Winsløw remained in Paris for the rest of his life, although he was invited on several occasions to return to Denmark. Only one of his treatises. Mortis incertae signa (1740), was translated into Danish(1868).

BIBLIOGRAPHY

I. Original Works. There is a full list of Winsløw’s works in H. Ehrencron-Müller, Forfatterlexikon, IX(Copenhagen, 1932), 124–128. His major writings are Exposition anatomique de la structure du corps humain (Paris, 1732; many later eds., 4 vols., 1732–1776); English trans. by G. Douglas.

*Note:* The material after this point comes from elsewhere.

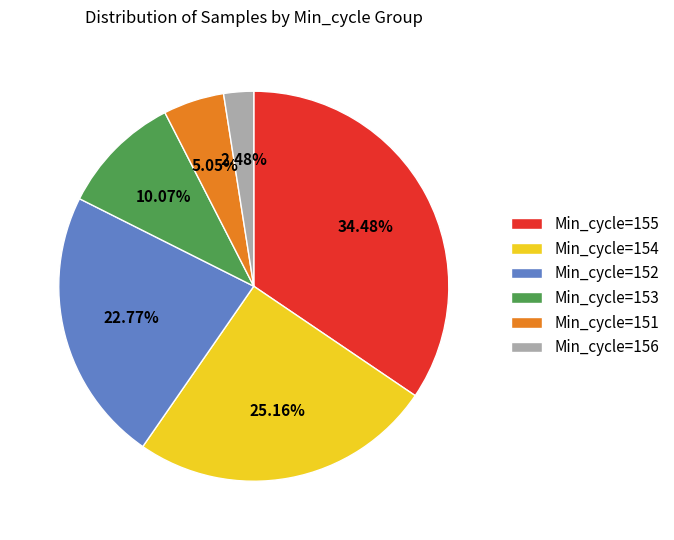

Rank the categories by value from lowest to highest.

Min_cycle=156, Min_cycle=151, Min_cycle=153, Min_cycle=152, Min_cycle=154, Min_cycle=155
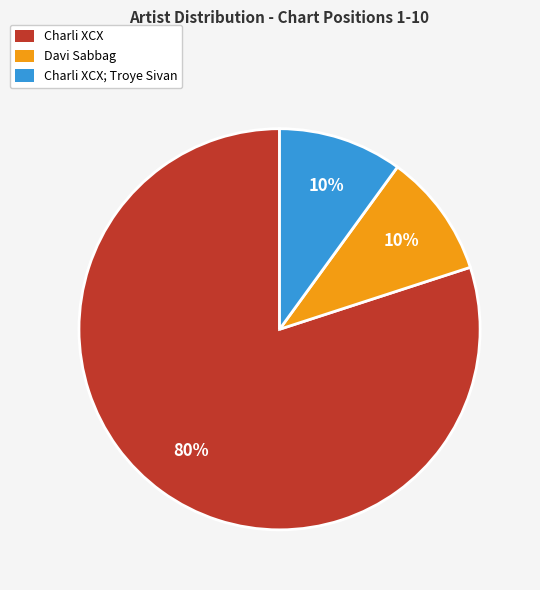

Is there any slice that represents more than half of the pie?

Yes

An Anatomical Exposition of the Structure of the human Body, 2 vols. (London, 1733); German trans, by Georg Matthiae, Anatomische Abhandlung von dem Bau des menschlichen Leibes, 4 vols. (Berlin, 1733); enl. ed. by Bernhard Siegfried Albinus, 5 vols. (Basel, 1758), Latin trans. by E. Gallico, Expositio anatomica structurae corporis humani, 4 vols.(Frankfurt-Leipzig, 1758), also in 2 vols. (Venice, 1758); Italian trans., Esposizione anatomica della struttura del corpo humano, 4 vols. (Bologna, 1743; Naples, 1746, 1763,1775; Venice, 1747, 1767); and Quaestio medicao-chirurgica . . . an mortis incertae signa minus incerta a chirurgicis, quam ab aliis experimentis (Paris, 1740), also in French (Paris, 1742), Italian (Naples, 1744, 1775), Swedish (Stockholm, 1751), German (Leipzig, 1754, and Danish (Sorø, 1868). His autobiogrphy is L’autobiographie de J.-B. Winsløw,; Vilhelm Maar, ed. (Paris–Compenhagen, 1912).

II. Secondary Literature. See E. Hintzsche, Albrecht v. Haller Tagebuch der Studienreise nach London, paris (Bern. 1968). 35; V. Maar, “Lidt on J.-B. Winsløw,” in Festskrift til Julius Petersen. V. Meisen Prominent Danish Scientists (Copenhagen, 1932), 53–60; R. Schär, Albrecht von Hallers neue anatomisch-physiologische Befunde (Bern, 1958), 50; E. Snorrason, L’anatomiste J. B. Winsløw, 1669–1760 (Copenhagen, 1969); and T. Vetter, “La vie active de Jacques-Benigne Winslow,” in Nordisk medicin (1971), 107–129.